*EXERCISE TEXT*.
The first publication of a randomized, placebo-controlled, double-blind study of hydroxychloroquine in SARS-CoV-2 infection was a post-exposure prophylaxis trial by Boulware et al. at the University of Minnesota. This study used an innovative design of recruiting participants for a large-scale randomized controlled trial via the internet, maintaining an online database and utilizing a combination of social and traditional media to attract participants. The study enrolled nationwide, focusing on persons who had a high-risk exposure to SARS-CoV-2 (either through a household contact or as a healthcare worker) within the last 4 days. Each enrollee was randomized to receive either placebo or hydroxychloroquine for 5 days. The hydroxychloroquine dosing was 800 mg once followed by 600mg 6 hours later, then 600mg daily for a total of 5 days. In total, 821 participants were randomized (407 to placebo, 414 to hydroxychloroquine). The incidence of new illness compatible with SARS-CoV-2 infection was not significantly different between the two groups (14.3% and 11.8% for placebo and hydroxychloroquine, respectively). A limitation to this study, related to national delays in testing, was that most participants did not have PCR-confirmed SARS-CoV-2 infection, so symptom-based classification of probable cases was performed using the U.S. case definition. This study, however, provides the first strong evidence that hydroxychloroquine likely does not have any beneficial effect in SARS-CoV-2 infection.

*WHAT YOU ARE ASKED TO DO*. Reproduce the hydroxychloroquine trial summary in full, word for word. The listing that comes next has no connection to the hydroxychloroquine trial summary.

*RECORDED INFORMATION*.
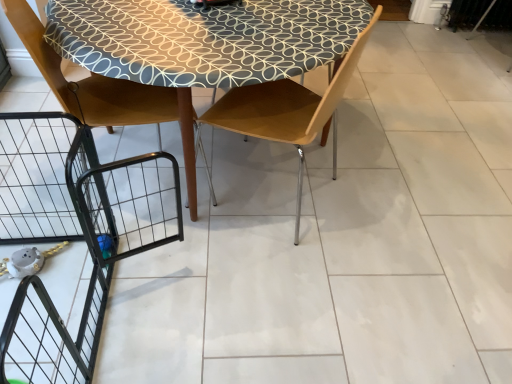
Question: From the image's perspective, is matte brown chair at left, which ranks as the first chair in left-to-right order, on top of wooden chair at center, which ranks as the 2th chair in left-to-right order?

Choices:
 (A) no
 (B) yes

Answer: (B)

Question: From the image's perspective, is matte brown chair at left, which ranks as the first chair in left-to-right order, beneath wooden chair at center, which is counted as the 1th chair, starting from the right?

Choices:
 (A) yes
 (B) no

Answer: (B)

Question: From a real-world perspective, is matte brown chair at left, the 2th chair in the right-to-left sequence, beneath wooden chair at center, which is counted as the 1th chair, starting from the right?

Choices:
 (A) no
 (B) yes

Answer: (B)

Question: Does matte brown chair at left, which ranks as the first chair in left-to-right order, touch wooden chair at center, which ranks as the 2th chair in left-to-right order?

Choices:
 (A) no
 (B) yes

Answer: (A)

Question: Can you confirm if matte brown chair at left, the 2th chair in the right-to-left sequence, is smaller than wooden chair at center, which is counted as the 1th chair, starting from the right?

Choices:
 (A) yes
 (B) no

Answer: (B)

Question: Does matte brown chair at left, the 2th chair in the right-to-left sequence, turn towards wooden chair at center, which ranks as the 2th chair in left-to-right order?

Choices:
 (A) yes
 (B) no

Answer: (A)

Question: Is wooden chair at center, which is counted as the 1th chair, starting from the right, looking in the opposite direction of matte brown chair at left, which ranks as the first chair in left-to-right order?

Choices:
 (A) no
 (B) yes

Answer: (A)

Question: Is wooden chair at center, which ranks as the 2th chair in left-to-right order, wider than matte brown chair at left, the 2th chair in the right-to-left sequence?

Choices:
 (A) yes
 (B) no

Answer: (B)

Question: Is wooden chair at center, which is counted as the 1th chair, starting from the right, located outside matte brown chair at left, which ranks as the first chair in left-to-right order?

Choices:
 (A) yes
 (B) no

Answer: (A)

Question: From a real-world perspective, is wooden chair at center, which is counted as the 1th chair, starting from the right, on top of matte brown chair at left, the 2th chair in the right-to-left sequence?

Choices:
 (A) yes
 (B) no

Answer: (A)

Question: Does wooden chair at center, which ranks as the 2th chair in left-to-right order, come in front of matte brown chair at left, the 2th chair in the right-to-left sequence?

Choices:
 (A) no
 (B) yes

Answer: (B)

Question: Can you see wooden chair at center, which is counted as the 1th chair, starting from the right, touching matte brown chair at left, which ranks as the first chair in left-to-right order?

Choices:
 (A) no
 (B) yes

Answer: (A)

Question: In terms of width, does matte brown chair at left, the 2th chair in the right-to-left sequence, look wider or thinner when compared to wooden chair at center, which is counted as the 1th chair, starting from the right?

Choices:
 (A) wide
 (B) thin

Answer: (A)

*FINISHED TASK*.
The first publication of a randomized, placebo-controlled, double-blind study of hydroxychloroquine in SARS-CoV-2 infection was a post-exposure prophylaxis trial by Boulware et al. at the University of Minnesota. This study used an innovative design of recruiting participants for a large-scale randomized controlled trial via the internet, maintaining an online database and utilizing a combination of social and traditional media to attract participants. The study enrolled nationwide, focusing on persons who had a high-risk exposure to SARS-CoV-2 (either through a household contact or as a healthcare worker) within the last 4 days. Each enrollee was randomized to receive either placebo or hydroxychloroquine for 5 days. The hydroxychloroquine dosing was 800 mg once followed by 600mg 6 hours later, then 600mg daily for a total of 5 days. In total, 821 participants were randomized (407 to placebo, 414 to hydroxychloroquine). The incidence of new illness compatible with SARS-CoV-2 infection was not significantly different between the two groups (14.3% and 11.8% for placebo and hydroxychloroquine, respectively). A limitation to this study, related to national delays in testing, was that most participants did not have PCR-confirmed SARS-CoV-2 infection, so symptom-based classification of probable cases was performed using the U.S. case definition. This study, however, provides the first strong evidence that hydroxychloroquine likely does not have any beneficial effect in SARS-CoV-2 infection.